One of the key elements of the global biodiversity plan is to conserve at least 30 per cent of land, waters and seas by 2030 (KMGBF Target 3). Around 16 per cent of terrestrial areas and 8 per cent of the world’s oceans have been designated as protected areas to date. Yet not all protected areas contribute to preserving biodiversity and creating new protected areas will not be enough to halt biodiversity loss. The share of protected areas across the globe has actually been steadily increasing in recent years, yet this has had little impact on the pace of species extinction. There are two main reasons for this. Firstly, protected areas alone cannot halt the indirect drivers of biodiversity loss. Indirect drivers include our consumption patterns and our economic system predicated on perpetual growth. These causes are only partially addressed by the KMGBF (e.g. in Target 15: ‘Businesses assess, disclose and reduce biodiversity-related risks and negative impacts’ and Target 16: ‘Enable sustainable consumption choices to reduce waste and overconsumption’).
Secondly, protected areas are not effectively monitored and managed worldwide.
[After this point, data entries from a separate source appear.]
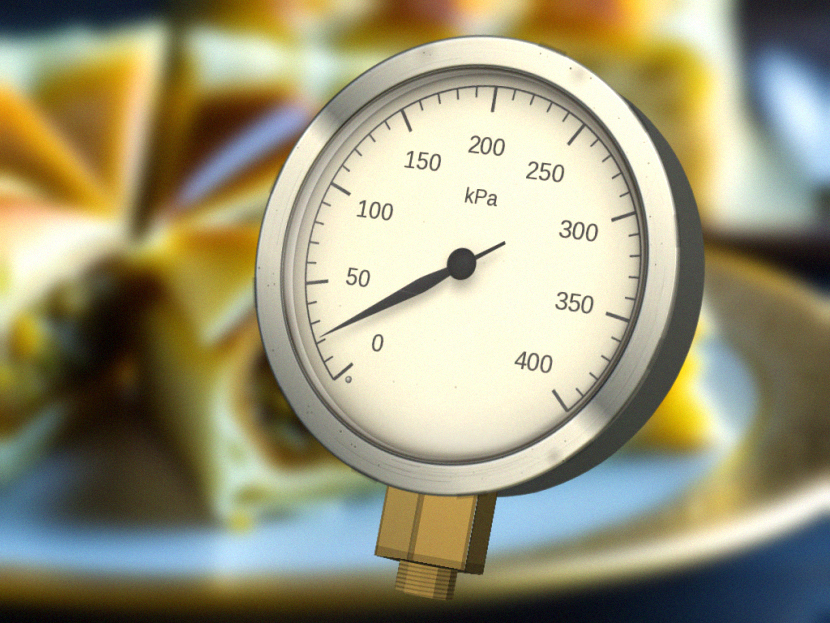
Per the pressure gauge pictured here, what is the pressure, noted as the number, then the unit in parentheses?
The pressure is 20 (kPa)
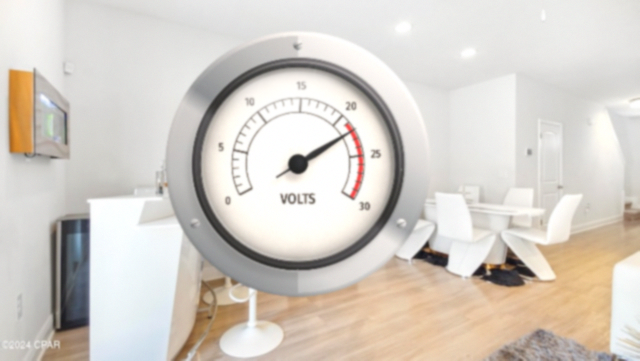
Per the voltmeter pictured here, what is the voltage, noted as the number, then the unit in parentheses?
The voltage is 22 (V)
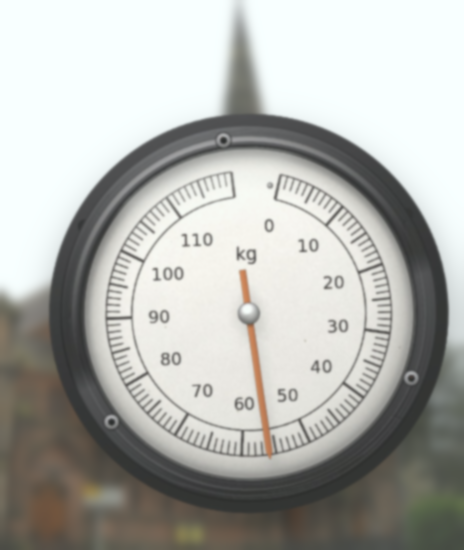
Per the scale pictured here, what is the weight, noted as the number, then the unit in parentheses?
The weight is 56 (kg)
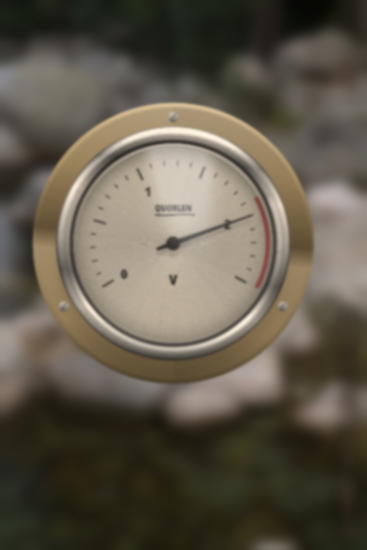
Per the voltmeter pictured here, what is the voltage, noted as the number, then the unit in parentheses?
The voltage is 2 (V)
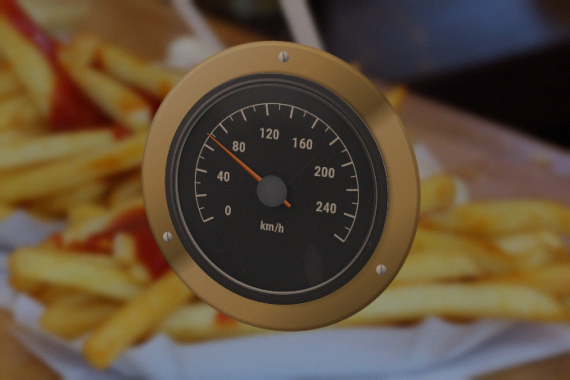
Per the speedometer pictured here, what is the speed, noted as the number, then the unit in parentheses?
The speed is 70 (km/h)
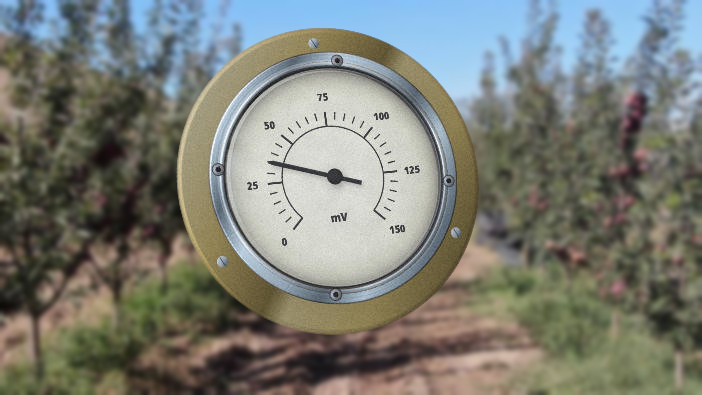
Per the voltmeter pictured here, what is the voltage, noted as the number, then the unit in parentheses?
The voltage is 35 (mV)
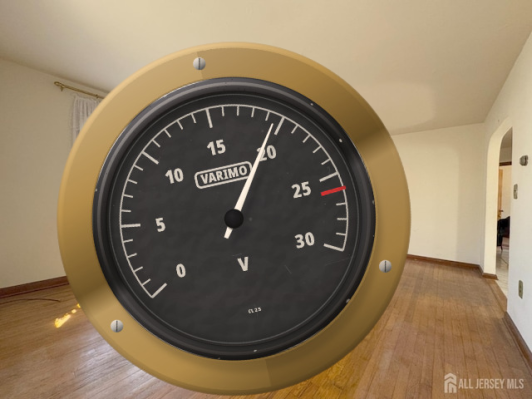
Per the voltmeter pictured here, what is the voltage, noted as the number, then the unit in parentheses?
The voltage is 19.5 (V)
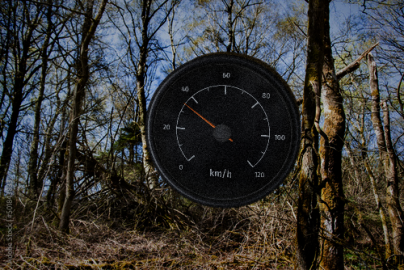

Germany’s marine protected areas are a good example: Germany has designated 45 per cent of its marine areas as protected areas, yet marine activists have been pointing out for years that these protected areas are ultimately merely ‘paper parks’ that primarily exist on paper alone. Although regulations on protected areas were introduced in 2023 along with relevant management plans for some of the national marine protected areas, WWF claims that they are insufficient because activities that jeopardise biodiversity are still taking place even within the protected areas. Exploration for hydrocarbons is explicitly permitted in the Borkum Reef Ground, for example, and shipping lanes run through the Fehmarn Belt. Moreover, climate change and large-scale infrastructure projects, such as the deepening of the shipping channel of the Elbe Estuary, are jeopardising the protected areas. Plans to create a new Baltic Sea National Park in the north German state of Schleswig-Holstein were thwarted by resistance from the tourism and fisheries sectors. Paradoxically, these are the very stakeholders who would benefit directly from efforts to preserve the Baltic Sea and who are advocating for the preservation of the river landscape and of the fish population in the context of the project to dredge the Elbe Estuary.
In our view, the concept of protected areas needs to be fundamentally revised in order to increase acceptance of new protected areas in society and at the same time enhance the impact they have on preserving biodiversity. One of the reasons for the strong resistance to new protected areas in Schleswig-Holstein and other parts of the world is the persistent belief that the only way to protect nature is to keep people away from it. In many parts of the world, this is leading to sometimes deadly conflicts and to human rights violations. Instead, community protected areas and joint management of protected areas could be effective solutions for nature conservation. The management of protected areas should enable stakeholders with rights (land rights, rights of use, common law rights, human rights) to participate in decision-making processes. Indigenous groups and local users of resources who have traditionally used areas in a sustainable way should be permitted to continue doing so. Brazil’s environmental law allows local traditional communities to play an active role in the management of protected areas, for example. Unfortunately, this has not been sufficiently enforced in practice to date.
To enhance the societal status of species and their habitats, it might also help if endangered species and ecosystems were given legal personhood status. Rivers have been granted legal personhood in Colombia, India and New Zealand, for example. In Ecuador, the rights of ‘Mother Earth’ have been enshrined in the constitution. Although neither the River Elbe nor the Elbe water dropwort, an endemic plant endangered by the project to deepen the shipping channel of the Elbe, is or was able to represent itself and take the matter to court, this move would emphasise the fact that we humans are part of nature and would make it more difficult – at least from a legal point of view – to destroy nature.